> Your assignment
Lay out the lines from the line with "left elbow: (269, 239, 22)" to the line with "right elbow: (615, 237, 20)", both included, as a JSON list of strings with one string per line and blank lines skipped.

━━ Data ━━

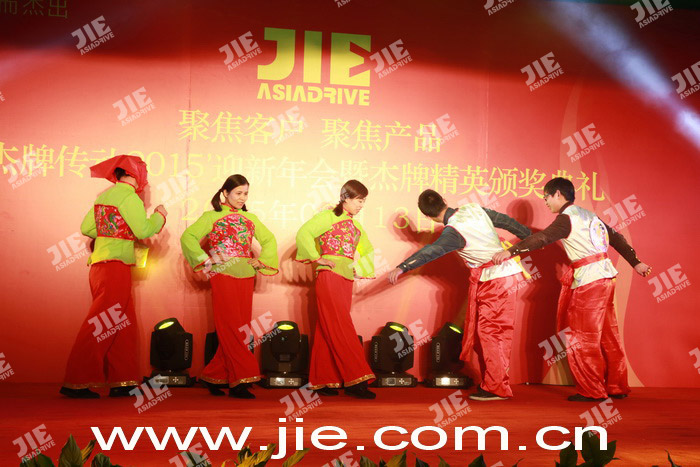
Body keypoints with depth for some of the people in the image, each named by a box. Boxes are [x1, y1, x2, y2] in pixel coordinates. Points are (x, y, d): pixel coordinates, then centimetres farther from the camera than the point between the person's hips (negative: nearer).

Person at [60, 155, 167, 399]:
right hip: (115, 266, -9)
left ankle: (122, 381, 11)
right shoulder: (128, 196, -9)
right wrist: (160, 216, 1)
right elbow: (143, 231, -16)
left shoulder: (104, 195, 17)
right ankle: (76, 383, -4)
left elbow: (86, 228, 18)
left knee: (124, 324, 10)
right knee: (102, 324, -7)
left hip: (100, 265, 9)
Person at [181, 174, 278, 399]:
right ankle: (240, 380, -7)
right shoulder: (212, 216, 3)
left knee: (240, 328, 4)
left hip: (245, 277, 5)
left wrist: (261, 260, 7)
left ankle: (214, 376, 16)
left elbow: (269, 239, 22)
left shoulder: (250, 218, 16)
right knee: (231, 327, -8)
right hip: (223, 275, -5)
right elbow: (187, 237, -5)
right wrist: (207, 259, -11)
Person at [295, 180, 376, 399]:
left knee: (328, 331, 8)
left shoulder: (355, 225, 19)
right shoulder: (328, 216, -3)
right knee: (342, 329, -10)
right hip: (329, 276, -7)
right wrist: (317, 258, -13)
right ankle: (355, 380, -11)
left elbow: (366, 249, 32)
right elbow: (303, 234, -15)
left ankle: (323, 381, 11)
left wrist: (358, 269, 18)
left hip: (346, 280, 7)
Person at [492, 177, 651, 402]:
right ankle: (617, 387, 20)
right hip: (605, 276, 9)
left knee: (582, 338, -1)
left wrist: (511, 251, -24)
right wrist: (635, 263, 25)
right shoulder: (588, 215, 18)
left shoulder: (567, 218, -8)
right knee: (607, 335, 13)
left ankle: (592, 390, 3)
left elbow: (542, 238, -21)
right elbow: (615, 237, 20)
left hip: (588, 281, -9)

━━━
━━ Data ━━

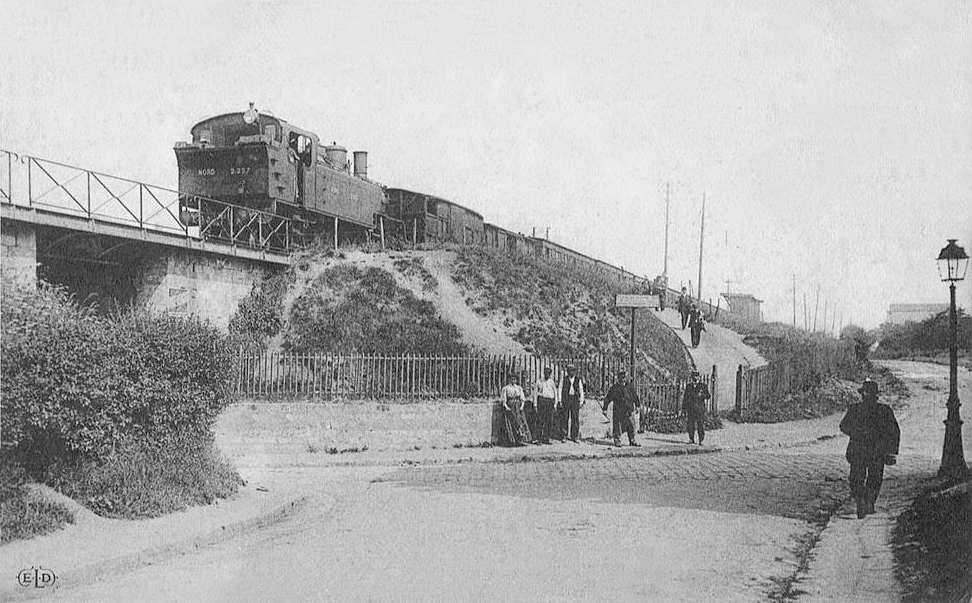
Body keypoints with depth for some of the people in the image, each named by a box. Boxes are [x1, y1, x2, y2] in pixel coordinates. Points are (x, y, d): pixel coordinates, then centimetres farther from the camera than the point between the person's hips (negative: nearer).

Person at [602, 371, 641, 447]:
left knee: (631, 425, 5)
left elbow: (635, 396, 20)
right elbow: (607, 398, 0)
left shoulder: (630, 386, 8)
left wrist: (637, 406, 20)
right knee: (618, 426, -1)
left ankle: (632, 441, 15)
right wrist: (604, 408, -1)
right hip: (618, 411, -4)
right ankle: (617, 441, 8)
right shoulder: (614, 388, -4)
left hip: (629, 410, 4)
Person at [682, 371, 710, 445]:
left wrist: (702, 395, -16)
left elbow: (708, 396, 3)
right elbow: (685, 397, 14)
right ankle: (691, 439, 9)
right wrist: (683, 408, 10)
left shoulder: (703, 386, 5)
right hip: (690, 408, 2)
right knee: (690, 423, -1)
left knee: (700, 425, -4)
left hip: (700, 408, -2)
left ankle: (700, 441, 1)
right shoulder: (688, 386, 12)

━━━

> Solution to this exercise
[
  "left elbow: (269, 239, 22)",
  "left shoulder: (250, 218, 16)",
  "right knee: (231, 327, -8)",
  "right hip: (223, 275, -5)",
  "right elbow: (187, 237, -5)",
  "right wrist: (207, 259, -11)",
  "Person at [295, 180, 376, 399]:",
  "left knee: (328, 331, 8)",
  "left shoulder: (355, 225, 19)",
  "right shoulder: (328, 216, -3)",
  "right knee: (342, 329, -10)",
  "right hip: (329, 276, -7)",
  "right wrist: (317, 258, -13)",
  "right ankle: (355, 380, -11)",
  "left elbow: (366, 249, 32)",
  "right elbow: (303, 234, -15)",
  "left ankle: (323, 381, 11)",
  "left wrist: (358, 269, 18)",
  "left hip: (346, 280, 7)",
  "Person at [492, 177, 651, 402]:",
  "right ankle: (617, 387, 20)",
  "right hip: (605, 276, 9)",
  "left knee: (582, 338, -1)",
  "left wrist: (511, 251, -24)",
  "right wrist: (635, 263, 25)",
  "right shoulder: (588, 215, 18)",
  "left shoulder: (567, 218, -8)",
  "right knee: (607, 335, 13)",
  "left ankle: (592, 390, 3)",
  "left elbow: (542, 238, -21)",
  "right elbow: (615, 237, 20)"
]